In a self made crisis, in one of engineered mismanagement and underfunding, they are pointing as these people, who are fundamentally us, as a threat. Clearly, as we look at the past, anytime someone has pointed at an unorganized group of humans as a threat, it’s been a move to further themselves (think of McCarthyism. Think of the interment of Japanese Americans. Think of the Nazi persecution of Jews. And on and on.) We not only have the ability to welcome more, but a moral one. Being born somewhere is hardly good criteria from which to separate humans.

Yes, we need to screen and understand who is coming here and try to ensure they are not bringing hate with them (just as we see, we need to do a better job of this within our borders, for people who were born here). But this crisis is a political stunt, done with malice and hurting thousands, ripping families apart as a grab for control over a fearful part of our populace, by an oligarchy, with the goal of staying in power, to further exploit the populace, through government and business.

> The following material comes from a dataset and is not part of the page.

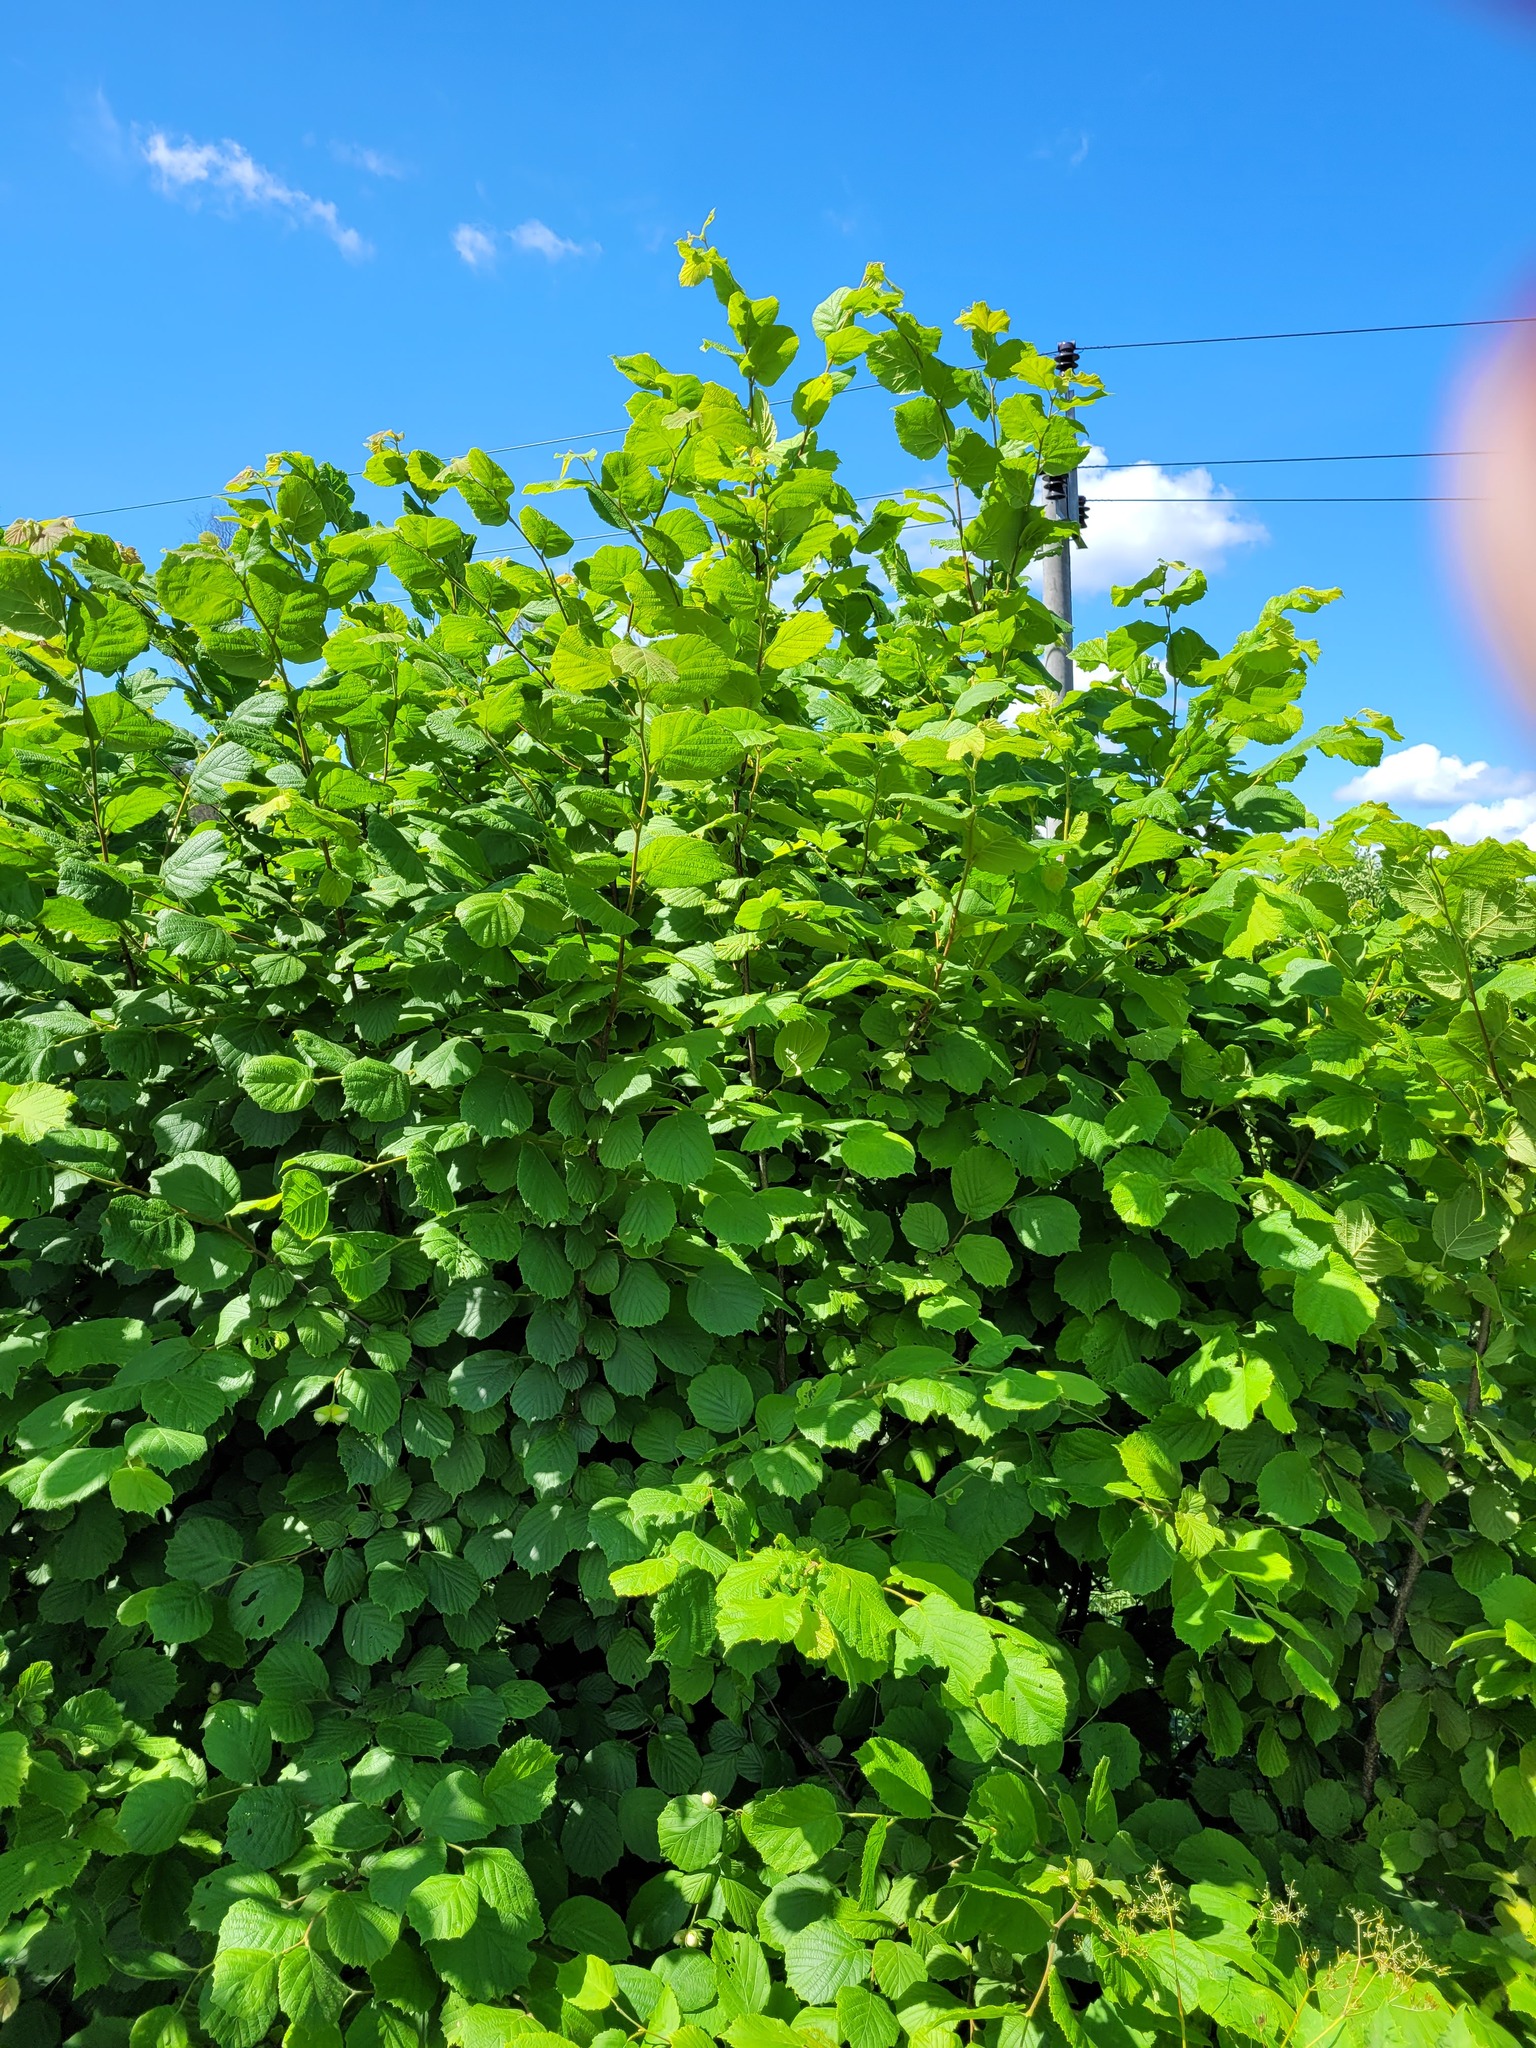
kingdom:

We cannot allow this to continue to be our way. We are the land of equality and the land of opportunity – not in perfect practice, but in declaration, in purpose and we need to strive to pull ourselves back on to that path.
We do that by;

  • Voting in people who believe in and act on diversity, human rights and secular law
  • Influencing government, business and neighbors to understand and work for these goals once again
  • Build laws that help prevent this from ever happening again, that value human dignity and account for basic human rights and needs for all of us. 

And if you think this is not what this country is about, then read through our founding documents again. Read the words of our great women and men – and understand. We are not here to stake a claim against the rest of humanity, but side by side with them. There is no us and them. It is just us.